[Records drawn from a dataset]
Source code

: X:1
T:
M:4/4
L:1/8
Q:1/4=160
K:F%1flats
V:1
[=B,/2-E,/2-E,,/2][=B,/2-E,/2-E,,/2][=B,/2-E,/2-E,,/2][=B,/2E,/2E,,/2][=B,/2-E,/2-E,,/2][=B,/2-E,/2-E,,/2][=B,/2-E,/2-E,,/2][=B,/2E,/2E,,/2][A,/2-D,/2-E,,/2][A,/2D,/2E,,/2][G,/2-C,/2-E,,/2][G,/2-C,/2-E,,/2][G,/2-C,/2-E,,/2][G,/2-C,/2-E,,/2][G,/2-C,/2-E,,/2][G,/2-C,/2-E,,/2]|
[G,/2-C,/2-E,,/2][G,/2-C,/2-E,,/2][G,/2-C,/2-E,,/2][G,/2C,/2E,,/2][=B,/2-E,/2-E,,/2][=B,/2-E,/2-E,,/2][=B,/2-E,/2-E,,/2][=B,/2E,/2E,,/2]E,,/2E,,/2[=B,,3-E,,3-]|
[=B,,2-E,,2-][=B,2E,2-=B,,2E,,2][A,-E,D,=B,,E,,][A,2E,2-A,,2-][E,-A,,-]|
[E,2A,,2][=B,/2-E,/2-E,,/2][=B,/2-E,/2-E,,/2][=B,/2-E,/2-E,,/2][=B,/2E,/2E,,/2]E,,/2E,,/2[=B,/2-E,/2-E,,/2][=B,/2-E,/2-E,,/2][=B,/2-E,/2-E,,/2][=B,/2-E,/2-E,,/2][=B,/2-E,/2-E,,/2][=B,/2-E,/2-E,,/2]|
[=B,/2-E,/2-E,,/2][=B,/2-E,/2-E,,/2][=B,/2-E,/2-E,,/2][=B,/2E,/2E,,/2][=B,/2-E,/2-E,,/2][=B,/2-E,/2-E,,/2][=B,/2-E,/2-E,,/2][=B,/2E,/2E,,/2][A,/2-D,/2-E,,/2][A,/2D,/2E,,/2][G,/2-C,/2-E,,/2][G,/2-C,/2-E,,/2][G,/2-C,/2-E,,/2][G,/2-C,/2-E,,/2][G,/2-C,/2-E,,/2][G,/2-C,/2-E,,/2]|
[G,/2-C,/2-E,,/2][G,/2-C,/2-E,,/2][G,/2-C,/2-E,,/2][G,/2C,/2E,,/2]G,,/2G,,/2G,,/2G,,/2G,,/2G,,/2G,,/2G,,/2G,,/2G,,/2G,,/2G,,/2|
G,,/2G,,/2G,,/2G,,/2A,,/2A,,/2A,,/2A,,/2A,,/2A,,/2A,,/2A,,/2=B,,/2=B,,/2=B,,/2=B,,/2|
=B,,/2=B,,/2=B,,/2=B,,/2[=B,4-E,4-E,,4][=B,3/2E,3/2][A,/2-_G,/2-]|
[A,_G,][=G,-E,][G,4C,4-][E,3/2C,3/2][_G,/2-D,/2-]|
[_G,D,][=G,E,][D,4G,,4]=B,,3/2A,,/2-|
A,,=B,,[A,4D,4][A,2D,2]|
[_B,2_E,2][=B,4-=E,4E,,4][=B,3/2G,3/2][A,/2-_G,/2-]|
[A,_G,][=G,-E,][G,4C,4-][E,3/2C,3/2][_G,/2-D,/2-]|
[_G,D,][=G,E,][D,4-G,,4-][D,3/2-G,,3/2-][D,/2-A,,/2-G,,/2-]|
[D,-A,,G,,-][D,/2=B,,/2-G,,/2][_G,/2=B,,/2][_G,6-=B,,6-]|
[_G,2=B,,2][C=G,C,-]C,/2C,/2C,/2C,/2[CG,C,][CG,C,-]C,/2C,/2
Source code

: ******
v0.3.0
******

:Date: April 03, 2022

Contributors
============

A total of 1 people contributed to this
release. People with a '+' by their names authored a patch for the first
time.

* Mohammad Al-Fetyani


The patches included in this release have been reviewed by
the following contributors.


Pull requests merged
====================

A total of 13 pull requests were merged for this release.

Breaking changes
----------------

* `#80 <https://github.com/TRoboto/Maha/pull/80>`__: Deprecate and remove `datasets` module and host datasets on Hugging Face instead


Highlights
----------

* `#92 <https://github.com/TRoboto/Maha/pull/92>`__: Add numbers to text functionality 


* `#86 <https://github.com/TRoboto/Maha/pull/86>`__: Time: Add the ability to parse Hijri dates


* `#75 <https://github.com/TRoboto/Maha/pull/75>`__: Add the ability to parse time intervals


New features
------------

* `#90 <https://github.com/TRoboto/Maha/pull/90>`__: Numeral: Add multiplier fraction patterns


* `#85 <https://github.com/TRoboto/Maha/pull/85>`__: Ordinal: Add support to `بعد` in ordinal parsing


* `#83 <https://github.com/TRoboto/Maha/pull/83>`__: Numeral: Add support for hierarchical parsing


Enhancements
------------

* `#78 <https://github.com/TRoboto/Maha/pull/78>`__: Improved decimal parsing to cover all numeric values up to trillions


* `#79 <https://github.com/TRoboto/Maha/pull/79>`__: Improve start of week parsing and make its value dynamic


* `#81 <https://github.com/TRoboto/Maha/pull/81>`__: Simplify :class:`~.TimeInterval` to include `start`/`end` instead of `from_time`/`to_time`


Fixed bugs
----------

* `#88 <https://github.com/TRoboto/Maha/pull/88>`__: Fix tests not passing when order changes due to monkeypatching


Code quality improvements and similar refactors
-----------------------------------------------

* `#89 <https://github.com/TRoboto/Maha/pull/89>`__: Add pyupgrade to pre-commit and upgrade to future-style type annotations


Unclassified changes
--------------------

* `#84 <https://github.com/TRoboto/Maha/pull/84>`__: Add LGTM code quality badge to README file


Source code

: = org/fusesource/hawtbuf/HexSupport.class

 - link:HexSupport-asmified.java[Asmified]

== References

● YOUR GOAL
In your response, reproduce the records exactly, every one.

● EXERCISE ANSWER
Source code

: X:1
T:
M:4/4
L:1/8
Q:1/4=160
K:F%1flats
V:1
[=B,/2-E,/2-E,,/2][=B,/2-E,/2-E,,/2][=B,/2-E,/2-E,,/2][=B,/2E,/2E,,/2][=B,/2-E,/2-E,,/2][=B,/2-E,/2-E,,/2][=B,/2-E,/2-E,,/2][=B,/2E,/2E,,/2][A,/2-D,/2-E,,/2][A,/2D,/2E,,/2][G,/2-C,/2-E,,/2][G,/2-C,/2-E,,/2][G,/2-C,/2-E,,/2][G,/2-C,/2-E,,/2][G,/2-C,/2-E,,/2][G,/2-C,/2-E,,/2]|
[G,/2-C,/2-E,,/2][G,/2-C,/2-E,,/2][G,/2-C,/2-E,,/2][G,/2C,/2E,,/2][=B,/2-E,/2-E,,/2][=B,/2-E,/2-E,,/2][=B,/2-E,/2-E,,/2][=B,/2E,/2E,,/2]E,,/2E,,/2[=B,,3-E,,3-]|
[=B,,2-E,,2-][=B,2E,2-=B,,2E,,2][A,-E,D,=B,,E,,][A,2E,2-A,,2-][E,-A,,-]|
[E,2A,,2][=B,/2-E,/2-E,,/2][=B,/2-E,/2-E,,/2][=B,/2-E,/2-E,,/2][=B,/2E,/2E,,/2]E,,/2E,,/2[=B,/2-E,/2-E,,/2][=B,/2-E,/2-E,,/2][=B,/2-E,/2-E,,/2][=B,/2-E,/2-E,,/2][=B,/2-E,/2-E,,/2][=B,/2-E,/2-E,,/2]|
[=B,/2-E,/2-E,,/2][=B,/2-E,/2-E,,/2][=B,/2-E,/2-E,,/2][=B,/2E,/2E,,/2][=B,/2-E,/2-E,,/2][=B,/2-E,/2-E,,/2][=B,/2-E,/2-E,,/2][=B,/2E,/2E,,/2][A,/2-D,/2-E,,/2][A,/2D,/2E,,/2][G,/2-C,/2-E,,/2][G,/2-C,/2-E,,/2][G,/2-C,/2-E,,/2][G,/2-C,/2-E,,/2][G,/2-C,/2-E,,/2][G,/2-C,/2-E,,/2]|
[G,/2-C,/2-E,,/2][G,/2-C,/2-E,,/2][G,/2-C,/2-E,,/2][G,/2C,/2E,,/2]G,,/2G,,/2G,,/2G,,/2G,,/2G,,/2G,,/2G,,/2G,,/2G,,/2G,,/2G,,/2|
G,,/2G,,/2G,,/2G,,/2A,,/2A,,/2A,,/2A,,/2A,,/2A,,/2A,,/2A,,/2=B,,/2=B,,/2=B,,/2=B,,/2|
=B,,/2=B,,/2=B,,/2=B,,/2[=B,4-E,4-E,,4][=B,3/2E,3/2][A,/2-_G,/2-]|
[A,_G,][=G,-E,][G,4C,4-][E,3/2C,3/2][_G,/2-D,/2-]|
[_G,D,][=G,E,][D,4G,,4]=B,,3/2A,,/2-|
A,,=B,,[A,4D,4][A,2D,2]|
[_B,2_E,2][=B,4-=E,4E,,4][=B,3/2G,3/2][A,/2-_G,/2-]|
[A,_G,][=G,-E,][G,4C,4-][E,3/2C,3/2][_G,/2-D,/2-]|
[_G,D,][=G,E,][D,4-G,,4-][D,3/2-G,,3/2-][D,/2-A,,/2-G,,/2-]|
[D,-A,,G,,-][D,/2=B,,/2-G,,/2][_G,/2=B,,/2][_G,6-=B,,6-]|
[_G,2=B,,2][C=G,C,-]C,/2C,/2C,/2C,/2[CG,C,][CG,C,-]C,/2C,/2
Source code

: ******
v0.3.0
******

:Date: April 03, 2022

Contributors
============

A total of 1 people contributed to this
release. People with a '+' by their names authored a patch for the first
time.

* Mohammad Al-Fetyani


The patches included in this release have been reviewed by
the following contributors.


Pull requests merged
====================

A total of 13 pull requests were merged for this release.

Breaking changes
----------------

* `#80 <https://github.com/TRoboto/Maha/pull/80>`__: Deprecate and remove `datasets` module and host datasets on Hugging Face instead


Highlights
----------

* `#92 <https://github.com/TRoboto/Maha/pull/92>`__: Add numbers to text functionality 


* `#86 <https://github.com/TRoboto/Maha/pull/86>`__: Time: Add the ability to parse Hijri dates


* `#75 <https://github.com/TRoboto/Maha/pull/75>`__: Add the ability to parse time intervals


New features
------------

* `#90 <https://github.com/TRoboto/Maha/pull/90>`__: Numeral: Add multiplier fraction patterns


* `#85 <https://github.com/TRoboto/Maha/pull/85>`__: Ordinal: Add support to `بعد` in ordinal parsing


* `#83 <https://github.com/TRoboto/Maha/pull/83>`__: Numeral: Add support for hierarchical parsing


Enhancements
------------

* `#78 <https://github.com/TRoboto/Maha/pull/78>`__: Improved decimal parsing to cover all numeric values up to trillions


* `#79 <https://github.com/TRoboto/Maha/pull/79>`__: Improve start of week parsing and make its value dynamic


* `#81 <https://github.com/TRoboto/Maha/pull/81>`__: Simplify :class:`~.TimeInterval` to include `start`/`end` instead of `from_time`/`to_time`


Fixed bugs
----------

* `#88 <https://github.com/TRoboto/Maha/pull/88>`__: Fix tests not passing when order changes due to monkeypatching


Code quality improvements and similar refactors
-----------------------------------------------

* `#89 <https://github.com/TRoboto/Maha/pull/89>`__: Add pyupgrade to pre-commit and upgrade to future-style type annotations


Unclassified changes
--------------------

* `#84 <https://github.com/TRoboto/Maha/pull/84>`__: Add LGTM code quality badge to README file


Source code

: = org/fusesource/hawtbuf/HexSupport.class

 - link:HexSupport-asmified.java[Asmified]

== References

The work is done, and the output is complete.